H. Yücel Koç
Yol mu Hedef mi?
Bu aylar şirketlerin bütçe ayları. Şirketler bütçe yoluyla bir sonraki yılı planlarlar. Gerçekçi ve uygulanabilir bütçe yapmayan şirketlerin kör uçuşu uçtuklarına inanırım. Geçtiğimiz günlerde bir şirketin genel müdürü bütçe açılış konuşmasında çalışanlara, “bütçe kurumsallığınızın seviyesini gösterir” dedi. Güzel söz.
İşletmeler için reel bütçe yapıyor olmak ve o bütçeyi hakkıyla uyguluyor olabilmek gerçekten hayati önemde. Bütçelerle önümüzü görüyor, yatırım kararlarımızı netleştiriyor ve yeni hedefler koyuyoruz.
Farkında mısınız bilmiyorum, bütçeden çok hedef konuşur olduk. Yoldan çok sonuca odaklanmak. Yola inanmayı unuttuk. Her şeyin kısa zamanda, ışık hızıyla sonuçlanmasını istiyoruz. Sonrasında da mutluluk, para, verim, üretim, ihtişam ve güç bekliyoruz. Yolu ve emeği göz ardı ederek.
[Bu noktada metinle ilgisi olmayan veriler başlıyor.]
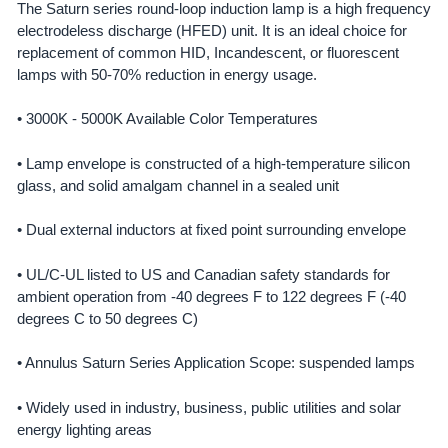
The Saturn series round-loop induction lamp is a high frequency
electrodeless discharge (HFED) unit. It is an ideal choice for
SELECT
ALL
replacement of common HID, Incandescent, or fluorescent
lamps with 50-70% reduction in energy usage.
ADD
SELECTED
• 3000K - 5000K Available Color Temperatures
TO CART
• Lamp envelope is constructed of a high-temperature silicon
glass, and solid amalgam channel in a sealed unit
• Dual external inductors at fixed point surrounding envelope
• UL/C-UL listed to US and Canadian safety standards for
ambient operation from -40 degrees F to 122 degrees F (-40
degrees C to 50 degrees C)
• Annulus Saturn Series Application Scope: suspended lamps
• Widely used in industry, business, public utilities and solar
energy lighting areas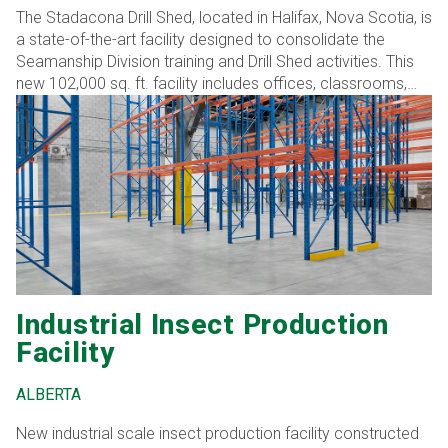
The Stadacona Drill Shed, located in Halifax, Nova Scotia, is
a state-of-the-art facility designed to consolidate the
Seamanship Division training and Drill Shed activities. This
new 102,000 sq. ft. facility includes offices, classrooms,
training spaces, and a large drill hall. The facility is divided
into three distinct zones: a naval boarding training area
dedicated to specialized training and simulators for naval
boarding operations, a ceremonial drill hall section
designed for ceremonial drills and other large-scale
activities, and an instructional/office zone that includes
classrooms and office spaces for instructional purposes
and administrative work.
Industrial Insect Production
Facility
ALBERTA
New industrial scale insect production facility constructed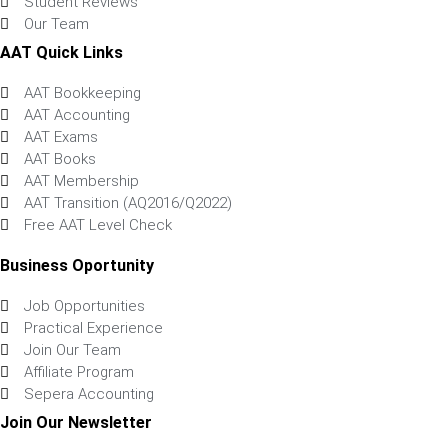
Student Reviews
Our Team
AAT Quick Links
AAT Bookkeeping
AAT Accounting
AAT Exams
AAT Books
AAT Membership
AAT Transition (AQ2016/Q2022)
Free AAT Level Check
Business Oportunity
Job Opportunities
Practical Experience
Join Our Team
Affiliate Program
Sepera Accounting
Join Our Newsletter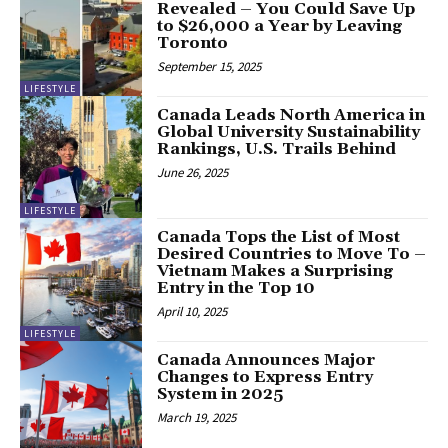
Revealed – You Could Save Up
to $26,000 a Year by Leaving
Toronto
September 15, 2025
LIFESTYLE
Canada Leads North America in
Global University Sustainability
Rankings, U.S. Trails Behind
June 26, 2025
LIFESTYLE
Canada Tops the List of Most
Desired Countries to Move To –
Vietnam Makes a Surprising
Entry in the Top 10
April 10, 2025
LIFESTYLE
Canada Announces Major
Changes to Express Entry
System in 2025
March 19, 2025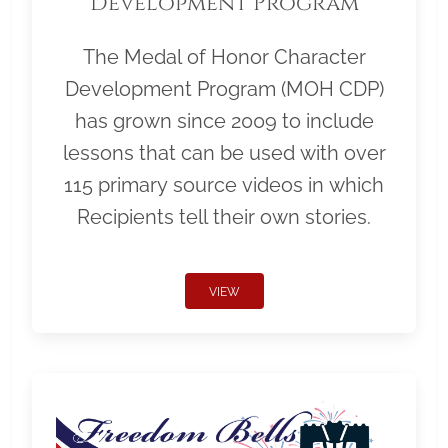
Development Program
The Medal of Honor Character
Development Program (MOH CDP)
has grown since 2009 to include
lessons that can be used with over
115 primary source videos in which
Recipients tell their own stories.
VIEW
Bütçe bir yol. Önce bu yolun planını yapıyoruz, sonra projelendiriyoruz, ardından yapımına başlıyoruz ve nihayet kullanmaya başlıyoruz. Yolda hesaba katmadığımız veya atladığımız hatalar çıkıyor, onları düzeltiyoruz. Sonunda da bu iş oldu veya olmadı diyoruz. Uzun ve zorlu bir süreç, büyük emek. Bilen, anlayanlar için. Ama ülkemizde pek böyle olmuyor. Olmadığı için de değer yaratamıyoruz, rekabet edemiyoruz.
Bütçeler, konan hedeflerle ifade edilir oldu ve durum kanıksandı. Herkes sadece hedeflere adapte oluyor. Hedeflere koşuyoruz. Eğitim sistemimiz de böyle, sosyal, kültürel hayatımız da. Hep hedef odaklı yaşıyoruz. Doğal olarak da mutsuz sonların kaderimiz olduğunu düşünüyoruz.
Oysa ki önemli olan yol. Yola verdiğiniz emek. Yolu iyi yaptıysanız, iyi yerlere varıyorsunuz. Yolunuz bozuksa hedefler de tutmuyor. Belki de bu nedenle gerçekçi hedefler koymuyor ve yalan bütçelerle kendimizi kandırıyoruz.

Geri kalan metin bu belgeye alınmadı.